(58)【調査した分野】(Int.Cl.,DB名)
前記第三送信要求部は、前記取得部で取得した診断結果が異常の予兆があることを示す場合、前記データユニットの送信側に対して、前記受信部における受信間隔を短くして前記データユニットを送信するよう要求することを特徴とする請求項1に記載の収集装置。
前記第三送信要求部は、前記取得部で取得した診断結果が異常の予兆があることを示す場合、前記データユニットの送信側に対して、前記受信部における受信間隔をずらして前記データユニットを送信するよう要求することを特徴とする請求項1に記載の収集装置。
【発明の概要】
【発明が解決しようとする課題】
【0005】
異常の予兆の診断処理に使用する、プラントから収集するデータは多岐に亘る。このため、収集したデータは、品質にバラツキがあるおそれがある。品質にバラツキがあるデータでは、異常の予兆の診断処理が実行できないおそれがある。また、データの品質が異常の予兆の診断処理に適していない場合、適切なデータの準備に手間を要するおそれがある。このように、異常の予兆の診断処理に適したデータを収集することが望まれる。
【0006】
本発明は、このような実情に鑑みてなされたものであり、適切なデータを収集する収集装置、収集方法、プログラム及び収集システムを提供することを目的とする。
【課題を解決するための手段】
【0007】
本発明の収集装置は、プラントの運転状態を示す運転データと前記運転データの真正性を保証する保証値とを含むデータユニットを受信する受信部と、前記保証値に基づいて、前記データユニットの真正性を検査する第一検査部と、前記第一検査部の検査結果が真正性を否定する場合、前記データユニットの送信側に対して前記データユニットの再送信を要求する第一送信要求部とを備えることを特徴とする。
【0008】
この構成によれば、適切なデータを収集することができる。

□ □ □

取り組む課題: 収集装置に関する抜粋のうち、「(58)【調査した分野】(Int.Cl.,DB名)」で始まり「を提供することを目的とする。」まで続く部分を、「プラント」を「設備」に更新して示してください。

□ □ □

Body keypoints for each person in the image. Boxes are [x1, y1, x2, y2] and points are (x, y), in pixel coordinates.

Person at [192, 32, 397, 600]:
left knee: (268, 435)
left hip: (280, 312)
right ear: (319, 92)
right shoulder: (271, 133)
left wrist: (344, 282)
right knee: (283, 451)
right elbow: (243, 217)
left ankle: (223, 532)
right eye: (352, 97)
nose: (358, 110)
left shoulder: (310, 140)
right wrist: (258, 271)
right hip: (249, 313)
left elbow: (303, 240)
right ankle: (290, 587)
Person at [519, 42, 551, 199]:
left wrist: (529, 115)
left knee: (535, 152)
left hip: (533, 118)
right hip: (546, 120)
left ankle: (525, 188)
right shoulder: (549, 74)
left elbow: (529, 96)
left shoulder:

□ □ □

想定される解答:
(58)【調査した分野】(Int.Cl.,DB名)
前記第三送信要求部は、前記取得部で取得した診断結果が異常の予兆があることを示す場合、前記データユニットの送信側に対して、前記受信部における受信間隔を短くして前記データユニットを送信するよう要求することを特徴とする請求項1に記載の収集装置。
前記第三送信要求部は、前記取得部で取得した診断結果が異常の予兆があることを示す場合、前記データユニットの送信側に対して、前記受信部における受信間隔をずらして前記データユニットを送信するよう要求することを特徴とする請求項1に記載の収集装置。
【発明の概要】
【発明が解決しようとする課題】
【0005】
異常の予兆の診断処理に使用する、設備から収集するデータは多岐に亘る。このため、収集したデータは、品質にバラツキがあるおそれがある。品質にバラツキがあるデータでは、異常の予兆の診断処理が実行できないおそれがある。また、データの品質が異常の予兆の診断処理に適していない場合、適切なデータの準備に手間を要するおそれがある。このように、異常の予兆の診断処理に適したデータを収集することが望まれる。
【0006】
本発明は、このような実情に鑑みてなされたものであり、適切なデータを収集する収集装置、収集方法、プログラム及び収集システムを提供することを目的とする。